Today, Wikipedia’s commoditization of information means that Encyclopedia Britannica is struggling and its previous nemesis (the Encarta CD-ROM) is gone. At least a five-year-old version of the Columbia Encyclopedia survives as

Once upon a time, I assumed that the network effects meant that nothing would ever compete with Wikipedia. This week shows that in less than a decade it’s possible to create a significant body of knowledge with volunteer labor. None of the existing rivals have yet succeeded, whether Citizendium, Conservapedia, Liberapedia or Knol. However, with this large body of existing (or potential) body of would-be Wikipedia labor becoming available, they are certainly trying.

I will be curious to see if we can achieve success from volunteer organizations that focus on the quality rather than the quantity of contributions. In this direction, Citizendium (by WIkipedia co-founder Larry Sanger) is using a somewhat modified version of the Wikipedia process, while Google’s Knol is heading in a different direction by emphasizing authorial integrity over cumulative production.

Given the almost total lack of competition, anything that provides a viable alternative to WIkipedia is a good thing. It will be a good thing if a decade from now we have three or four online encyclopedias to choose from, much as today we can choose from three or four cellphone carriers.

It’s likely that one of these alternatives will be Wikipedia. Perhaps if its leaders take its current problems seriously, it will still be the most popular alternative out there and will be able to meet its current modest fundraising goals.


Julius Beezer said...

Re: school students who researched using Google and wikipedia, what this is telling us is humans prefer ease of access over quality. Particularly when we know nothing, something that is good enough, is a lot better than something that is hard to get hold of. You were fortunate, in global terms, to be so well-endowed with booktexts as a fifth-grader.

As for your struggles in the edit wars, I sympathise.
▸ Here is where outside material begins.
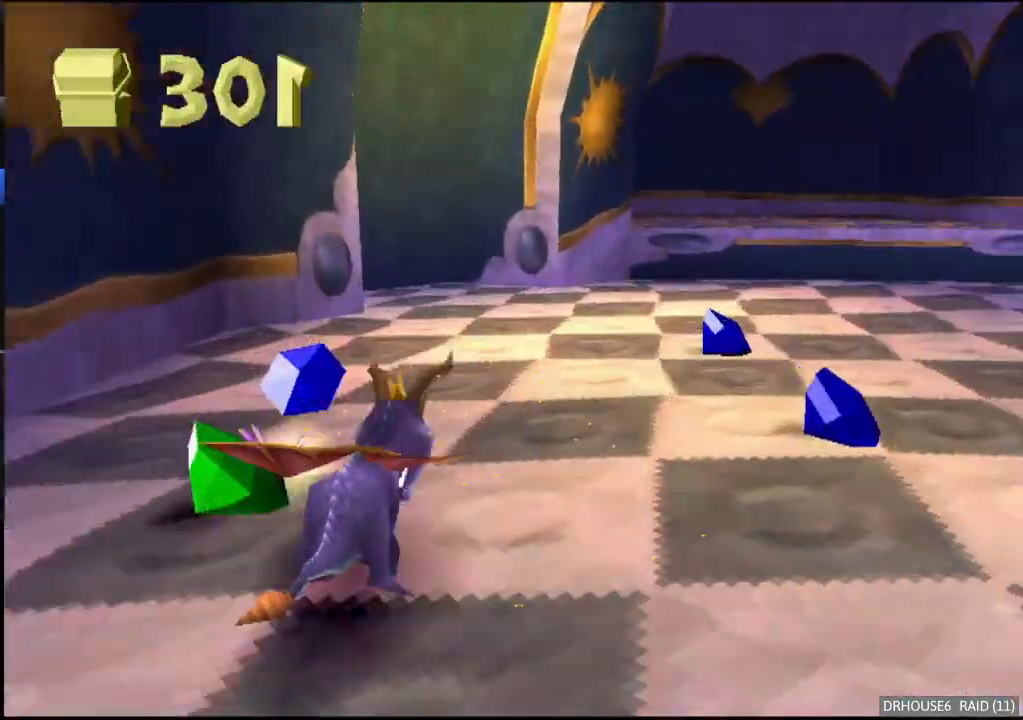
{"buttons": ["X"], "left_stick": "right", "events": [[133, "X", "up"], [417, "X", "down"]]}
The struggle for universal human enlightenment is not an easy one. Take a break, come back refreshed. Wikipedia's competitors are using the dark force to sap your morale. They don't like a free site being 3x more popular than the lot of them put together, but they are dinosaurs.

I agree with you about a multiplicity of sources though. Citizendium's real world authoring approach is the one that interests me most, but it's only at 12,000 articles, last I read.

Joel West said...

I agree with your point about inherent student laziness, but not the others.

Wikipedia does not nor (as currently constituted will it ever) provide anything resembling "universal human enlightenment." At best, it will have the world's biggest collection of factoids.

The people who criticize Wikipedia are not "the dark force," but realists who would like to see it better and at this point have given up.

As I have said many, many times, choice is good. Competitors are forces for good, not evil. Have a viable alternative to Wikipedia will be good for everyone — including Wikipedia.

Julius Beezer said...

Enlightenment is in the person, not the texts.

Laziness is such a loaded word in our culture, that I try to avoid it myself.

Perhaps we might agree that people who don't want to know are lazy*; after that we're just arguing about the quality of the information that those that do want to know can access at this point in history.

*even this is highly problematic: if my 11 year old self would rather play football than swot the encyclopedia--does that mean I was lazy? Or just had other priorities?

Joel West said...

If kid is asked "who was president between James Buchanan" or "what is the capital of North Dakota," then spending 10 seconds with Google or Wikipedia makes sense.

If a high school or college student has been given a graded research assignment, then it is relevant to expect students to distinguish between reliable and unreliable information.

My concern is not that students take the easy way out — my concern is that students don’t know how to do it the right way, and many don’t even realize the limitations of the GIGO they are consuming.